• **SUPPLIED PASSAGE**
Start of Block
# Boeseman's rainbowfish



## Arcteryx (Nov 23, 2011)

Boeseman's rainbowfish - is this a fish that is stocked in our local area (GVRD), and if so who would carry them? Really liking what I'm reading about these guys and I might have to go and look into getting some.

Cheers!


----------



## 2wheelsx2 (Apr 21, 2010)

I got my old ones at King Ed's but I think Fantasy and Roger's has had them also. They were fairly commonly available but not sure about recently.


----------



## tony1928 (Apr 22, 2010)

I think Pat from Canadian Aquatics used to have many rainbow fish iirc. Maybe ask him to see if he has an order coming.


----------



## am3ience (Jul 21, 2014)

Island Pets had two tanks full of them a few weeks back. I got them when they were on sale. I know King Ed's has some at the moment.


----------



## DBam (Aug 9, 2010)

Pet Lovers in Abbotsford has an amazing deal on them, like 4.99 or 5.99 for 2-2.5" fish each last time I was in there a week or so ago.


----------



## charles (Apr 21, 2010)

5.99 is amazing price. We sell them around $8 each.


----------



## Arcteryx (Nov 23, 2011)

Hey thanks for all the info guys - appreciate all the tips!


----------
End of Block
• **INPUT DATA**
Start of Block
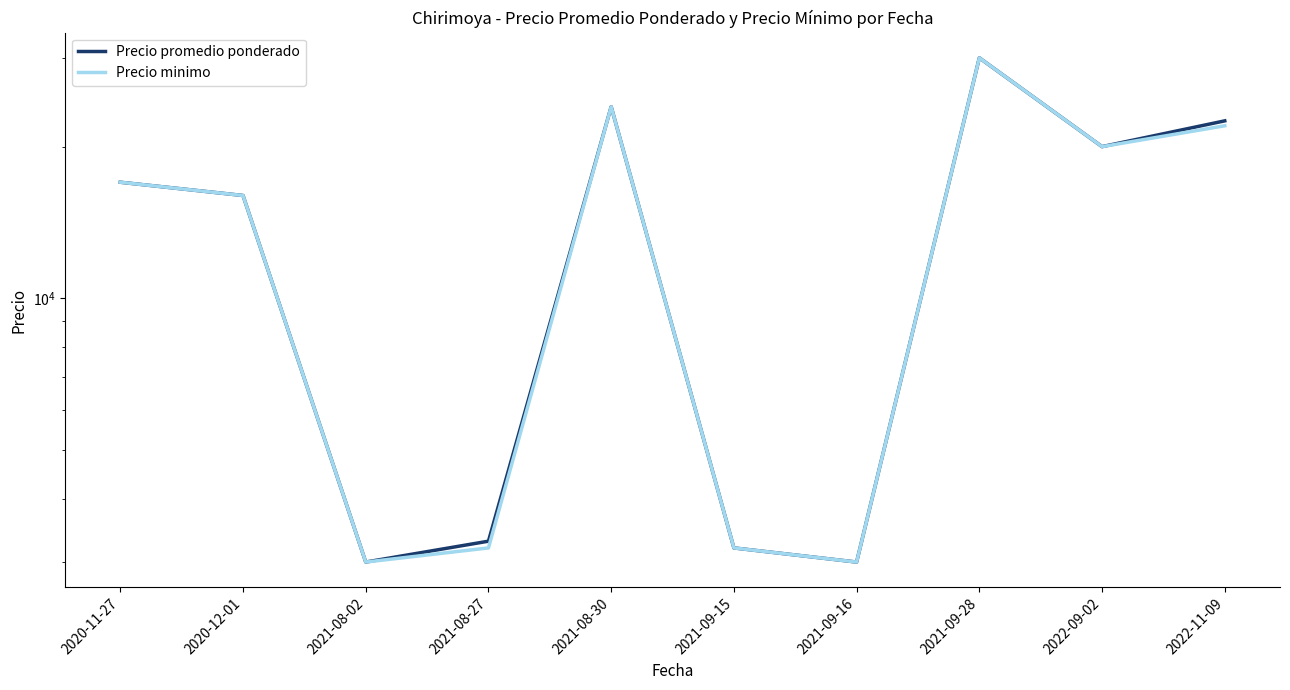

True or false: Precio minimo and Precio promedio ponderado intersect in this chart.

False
End of Block
• **WORK TO COMPLETE**
Return the passage of the rainbowfish thread from "## tony1928 (Apr" to "at the moment.", copied word for word. You won't need the material for this.

• **RESPONSE**
## tony1928 (Apr 22, 2010)

I think Pat from Canadian Aquatics used to have many rainbow fish iirc. Maybe ask him to see if he has an order coming.


----------



## am3ience (Jul 21, 2014)

Island Pets had two tanks full of them a few weeks back. I got them when they were on sale. I know King Ed's has some at the moment.